Records from a dataset
>>>

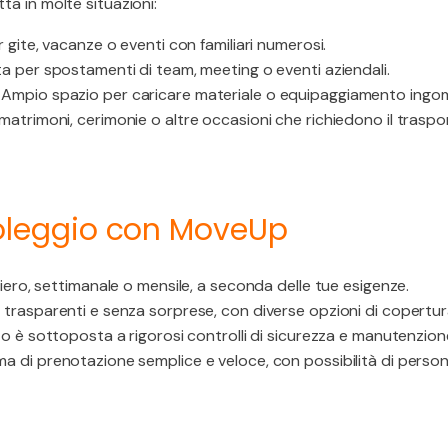
ta in molte situazioni:
 gite, vacanze o eventi con familiari numerosi.
a per spostamenti di team, meeting o eventi aziendali.
Ampio spazio per caricare materiale o equipaggiamento ingo
atrimoni, cerimonie o altre occasioni che richiedono il traspo
Noleggio con MoveUp
iero, settimanale o mensile, a seconda delle tue esigenze.
 trasparenti e senza sorprese, con diverse opzioni di copertur
o è sottoposta a rigorosi controlli di sicurezza e manutenzion
a di prenotazione semplice e veloce, con possibilità di persona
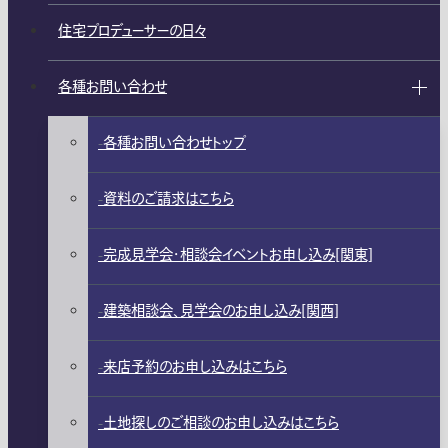
住宅プロデューサーの日々
各種お問い合わせ
各種お問い合わせトップ
資料のご請求はこちら
完成見学会・相談会イベントお申し込み[関東]
建築相談会、見学会のお申し込み[関西]
来店予約のお申し込みはこちら
土地探しのご相談のお申し込みはこちら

<<<

* Problem statement:
Reproduce verbatim the lines of the records beginning with the line that contains "住宅プロデューサーの日々" and continuing through the end of the records, including that first line and the last line.

* Answer box:
住宅プロデューサーの日々
各種お問い合わせ
各種お問い合わせトップ
資料のご請求はこちら
完成見学会・相談会イベントお申し込み[関東]
建築相談会、見学会のお申し込み[関西]
来店予約のお申し込みはこちら
土地探しのご相談のお申し込みはこちら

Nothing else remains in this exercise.